The next two plays—Final Moments by Fred Sahner, about middle-aged and newly widowed Doris Hurley’s (a pristine Randolph) funny and biting farewell to husband’s ashes, and David Zellnik’s Mohammed and the Sleeping Cat, a verbal pas de deux between Max (Epstein) and his present boy-toy, Jonah (a game Dan Fenaughty)—continue the unlikely couplings over loss. The breezy entr’acte music, Monty Python’s “Always Look on the Bright Side of Life,” sets up Final Moments’ mordant humor well, and Randolph’s performance as the edgy, boozy, blonde Doris is complex enough to overcome the sitcomish mistaking of urns. She renders the concluding epigram, “Marriage is harder than teaching ducks to dance,” with humane grace. Epstein and Fenaughty create believable May-December lovers, appropriately compared to the prophet’s indulgence of his beloved cat, and Epstein’s restrained acting is a wonder to behold, as it never uncoils.

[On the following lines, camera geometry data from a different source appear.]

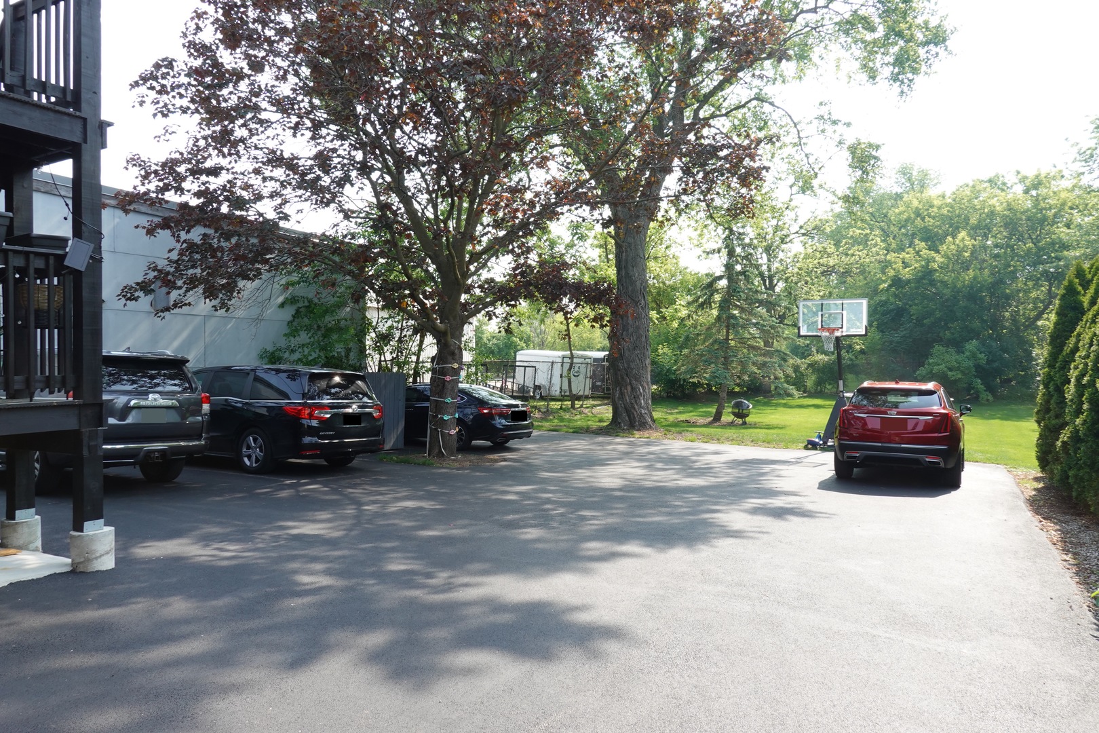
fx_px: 733
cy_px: 366
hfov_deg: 73.7
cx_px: 550
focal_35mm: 24
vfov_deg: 53.1
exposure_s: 1/50
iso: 100
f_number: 8
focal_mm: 9
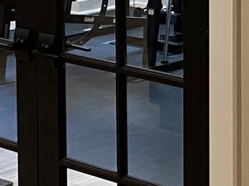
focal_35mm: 154
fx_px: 1107
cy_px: -46
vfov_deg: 9.5
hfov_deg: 12.6
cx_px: 282
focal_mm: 4.25
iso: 160
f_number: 1.8
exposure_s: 1/60
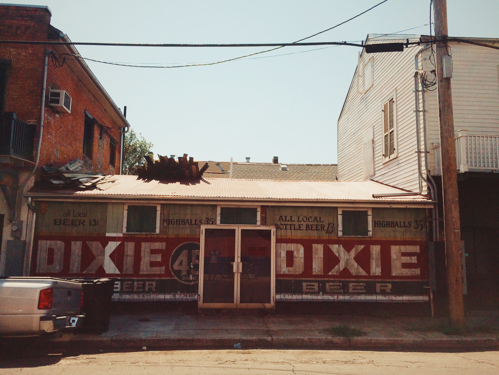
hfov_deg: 60.0
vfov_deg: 46.8
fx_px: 432
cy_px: 188
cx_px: 250
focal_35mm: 30
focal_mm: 4.12
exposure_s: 1/5128
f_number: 2.2
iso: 40
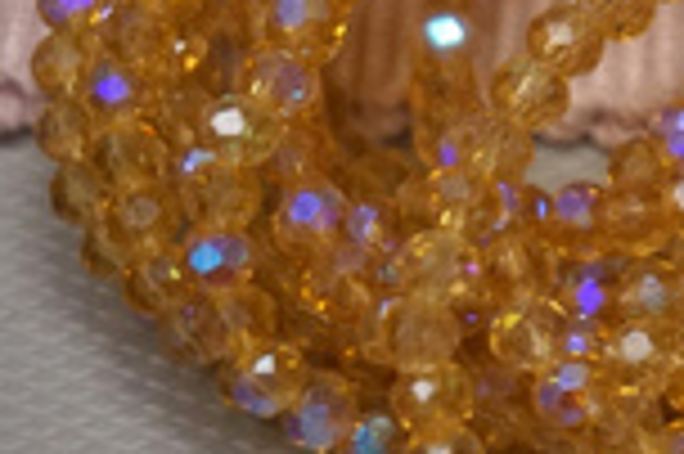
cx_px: 828
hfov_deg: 10.1
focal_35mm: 200
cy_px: -72
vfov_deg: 6.8
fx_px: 3805
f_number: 5.6
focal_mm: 45
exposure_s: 1/80
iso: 2000
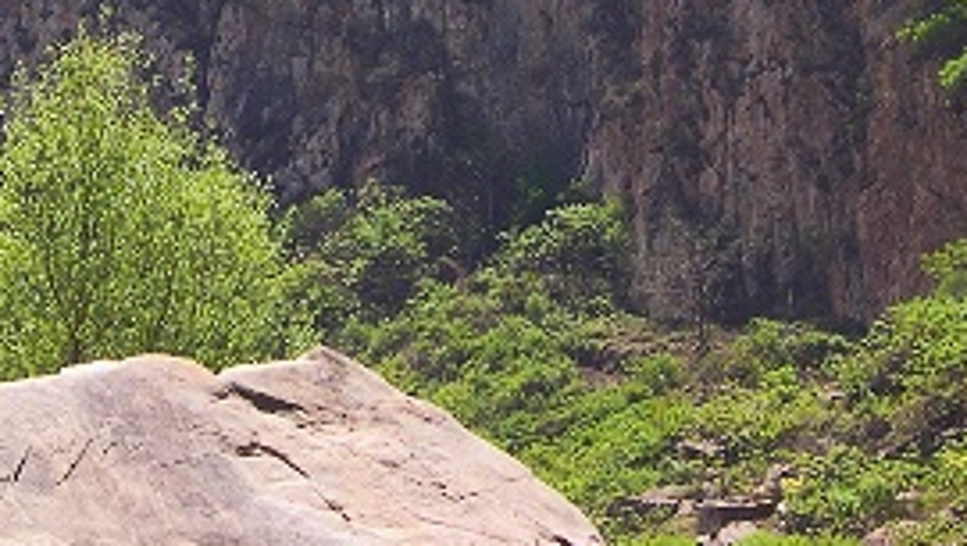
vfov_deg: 10.0
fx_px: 3131
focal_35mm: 122
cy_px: 164
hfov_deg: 17.5
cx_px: 343
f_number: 7.6
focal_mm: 8
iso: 100
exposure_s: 1/118
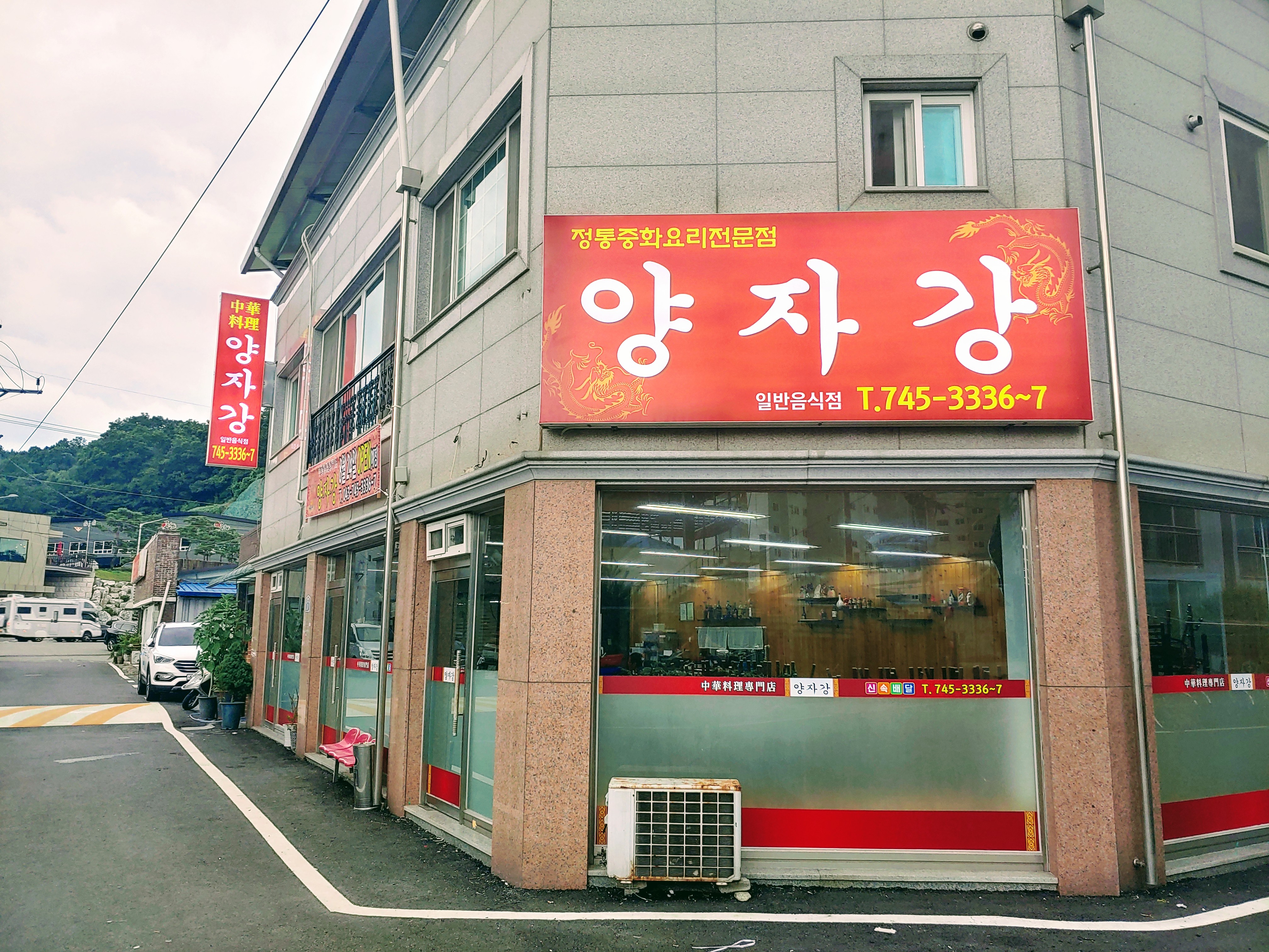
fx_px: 916
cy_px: 476
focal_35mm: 25
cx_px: 634
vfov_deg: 54.9
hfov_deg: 69.4
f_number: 1.5
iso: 50
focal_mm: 4.23
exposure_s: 1/182
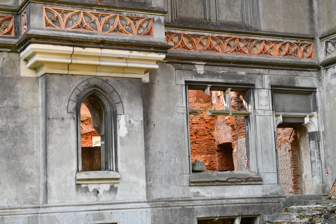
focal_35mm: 70
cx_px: 168
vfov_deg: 19.4
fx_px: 653
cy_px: 112
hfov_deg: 28.8
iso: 160
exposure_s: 1/80
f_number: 5
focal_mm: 70
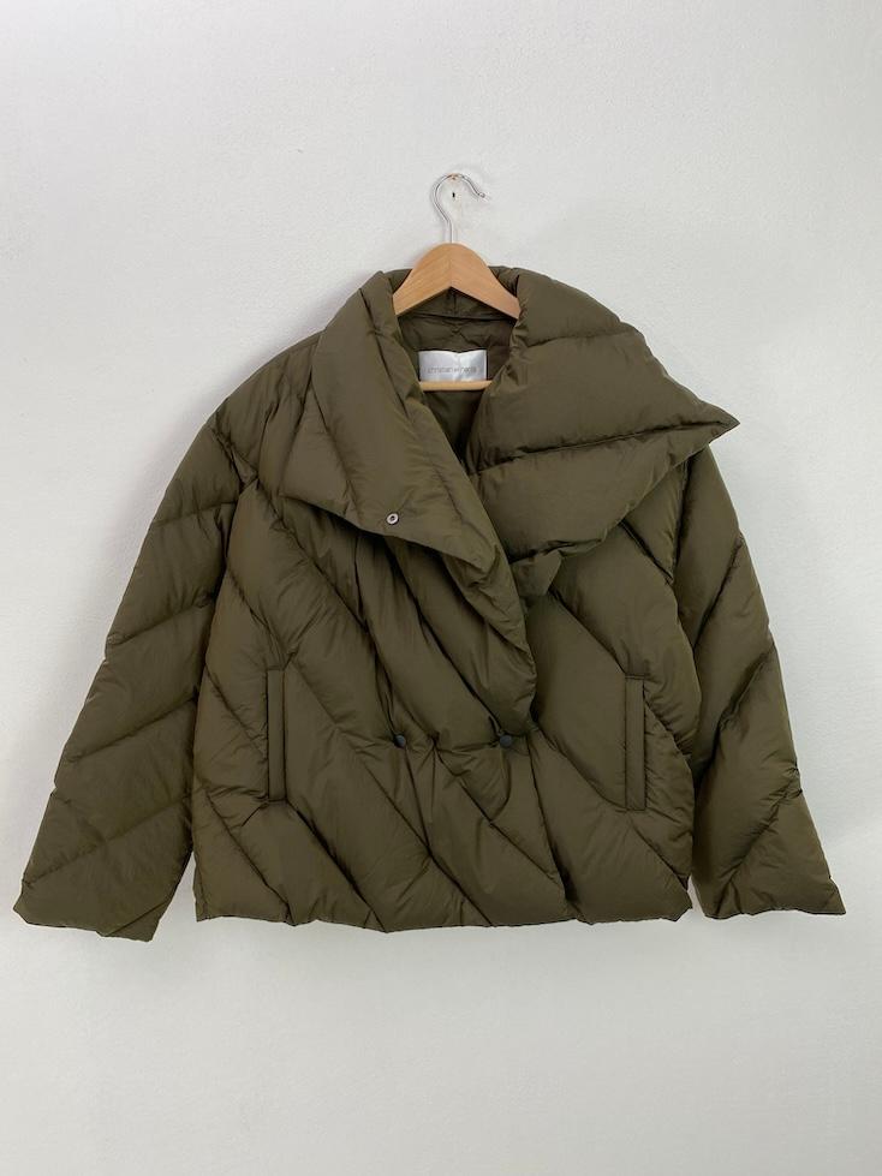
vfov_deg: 67.3
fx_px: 883
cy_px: 588
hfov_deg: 53.1
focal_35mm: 26
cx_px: 441
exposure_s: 1/100
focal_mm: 4.25
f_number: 1.8
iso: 50
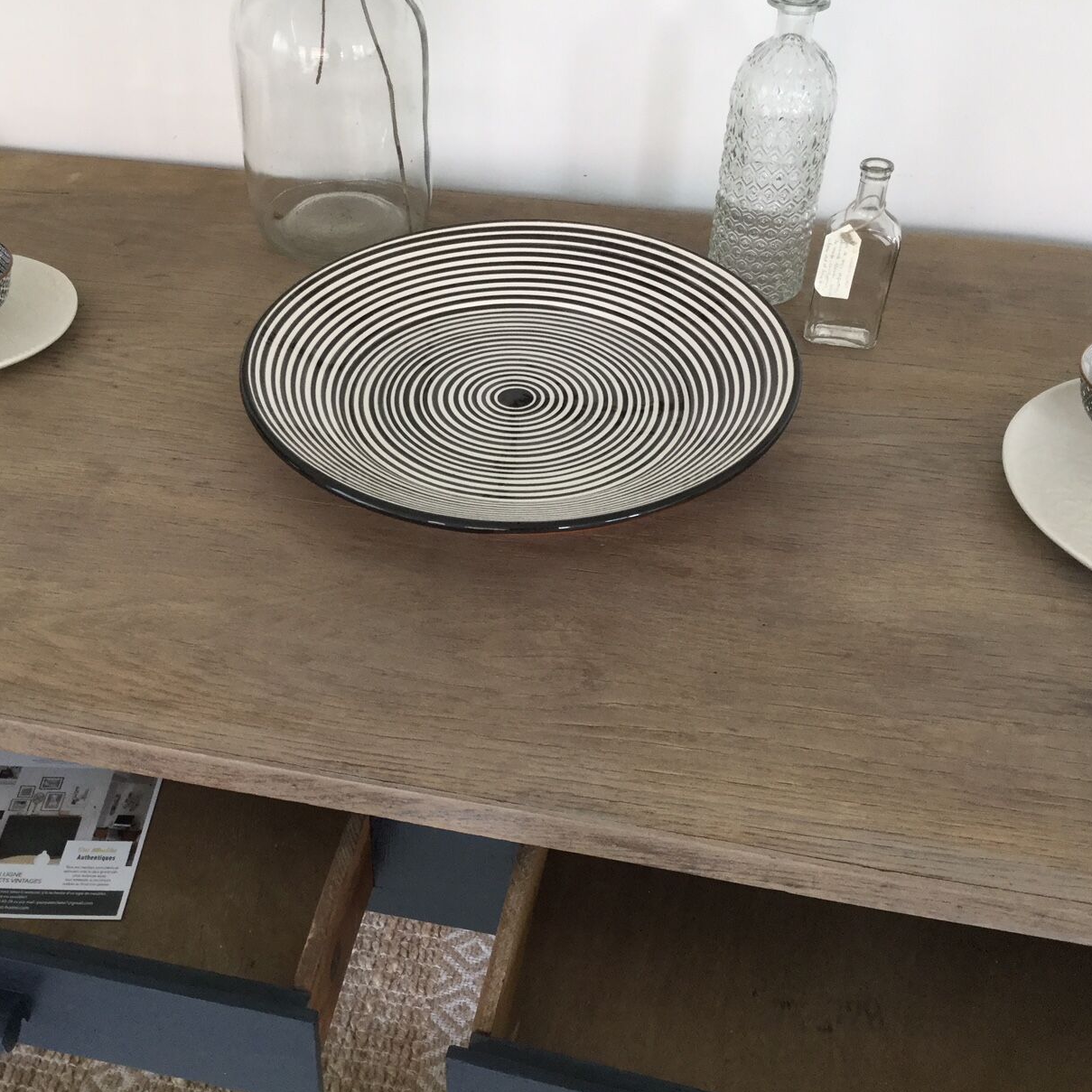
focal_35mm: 37
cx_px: 461
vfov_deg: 44.9
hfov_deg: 44.8
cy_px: 549
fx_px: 1321
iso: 80
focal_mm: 3.3
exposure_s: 1/33
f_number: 2.4
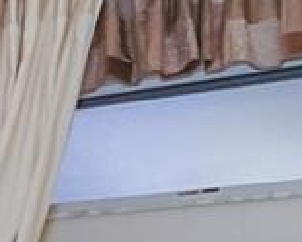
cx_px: -191
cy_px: 448
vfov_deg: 13.7
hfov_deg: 16.9
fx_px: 885
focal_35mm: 99
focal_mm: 16
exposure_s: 1/250
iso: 1000
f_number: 13
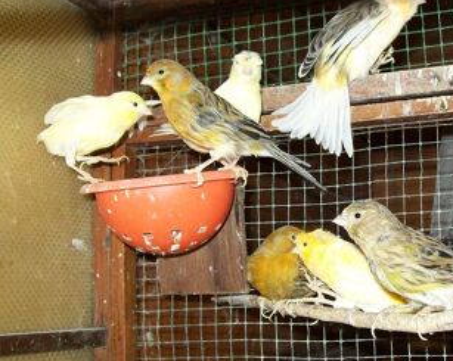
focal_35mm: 55
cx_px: 342
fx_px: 737
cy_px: 215
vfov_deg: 27.5
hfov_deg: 33.5
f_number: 2.7
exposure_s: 1/60
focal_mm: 6
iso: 160
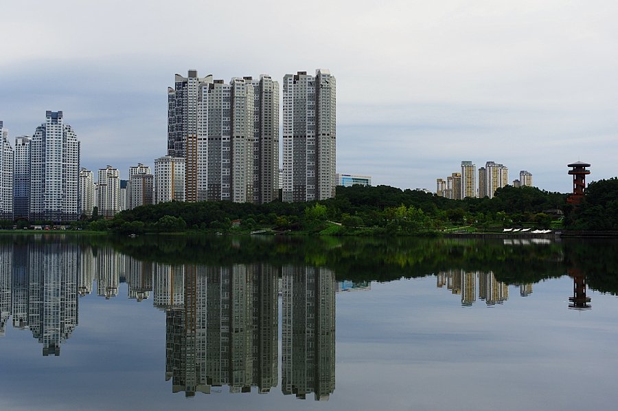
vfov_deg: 25.9
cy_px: 206
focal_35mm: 52
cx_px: 309
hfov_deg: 38.2
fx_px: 892
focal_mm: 35
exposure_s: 1/1000
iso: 100
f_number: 4.5
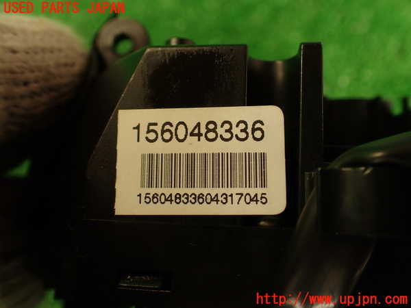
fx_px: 380
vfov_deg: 44.2
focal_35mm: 32
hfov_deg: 56.8
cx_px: 206
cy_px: 154
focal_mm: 5.79
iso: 200
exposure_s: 1/60
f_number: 2.4
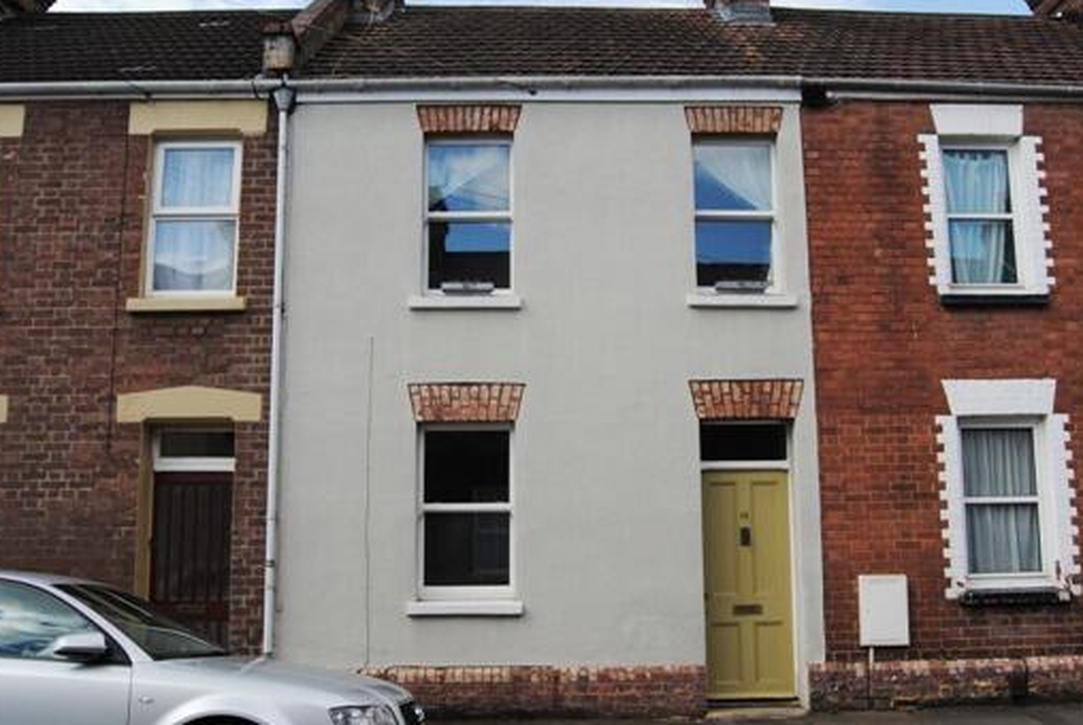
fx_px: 1024
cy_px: 367
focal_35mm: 34
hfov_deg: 55.7
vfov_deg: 39.0
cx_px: 565
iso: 100
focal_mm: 18
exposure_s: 1/200
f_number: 7.1
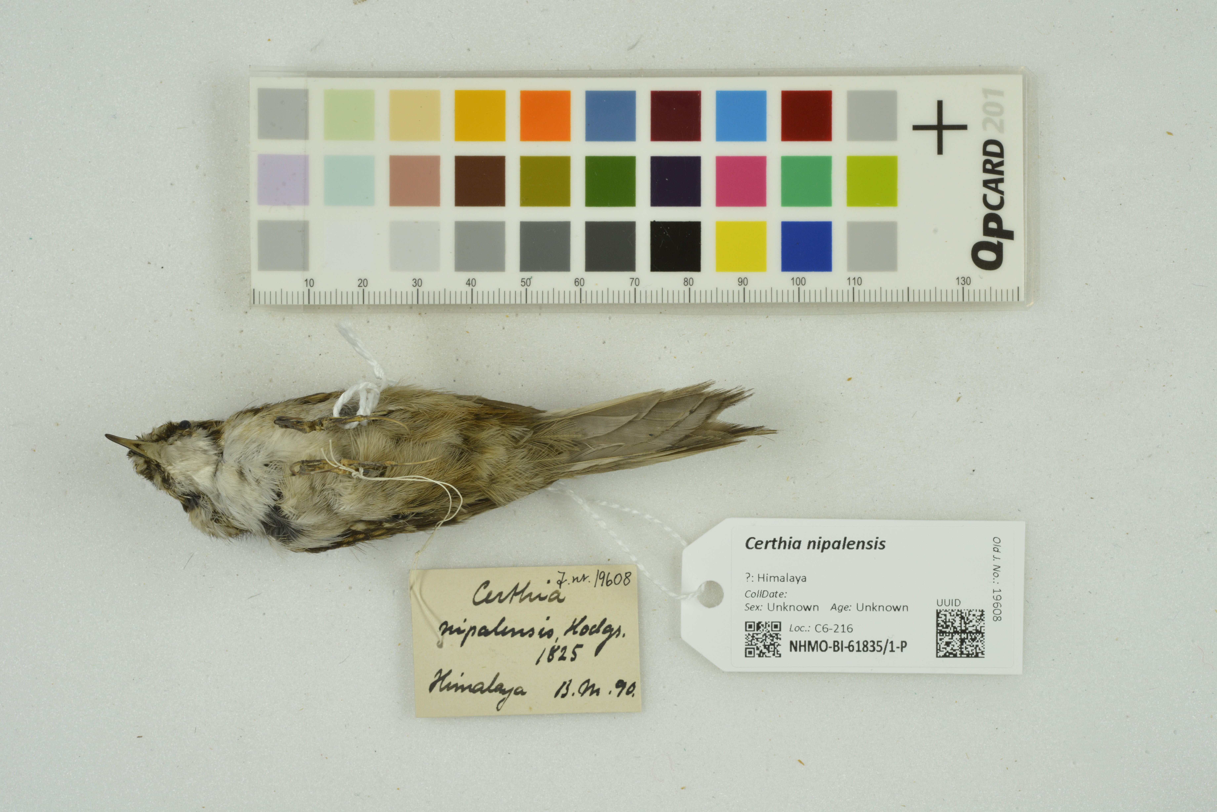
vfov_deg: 22.6
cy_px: 406
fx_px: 2029
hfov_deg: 33.4
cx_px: 608
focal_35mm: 60
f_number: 16
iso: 800
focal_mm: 60
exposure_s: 1/125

Romulus Linney’s Two Whores—a poopdeck meeting between Sarah Bernhardt (Murphy) and Mary Todd Lincoln (Randolph)—follows Play by Play’s precedent of including a one-act centered on an imagined historical meeting. The unlikely encounter centers around being a woman and being a whore, and includes the singular moment of Mrs. Lincoln recalling the bit of her husband’s brain landing on her left hand, accompanied by the scene- closing strains of “Beautiful Dreamer.”

Alan Gelb’s Processional ends Blue Moons with the only full-cast play, and, as with the better plays here, centers on believable relationships simultaneously celebrating and mourning loss. Divorced Michael (Epstein) and Claire (Randolph) reunite to celebrate their son’s graduation from Brown University. The pair create a couple whose attraction is as believable as the reasons that they split. Full of laughs and edged with ache, Processional makes a fitting valedictory to the excellence of Stageworks/Hudson’s Play by Play: Blue Moons.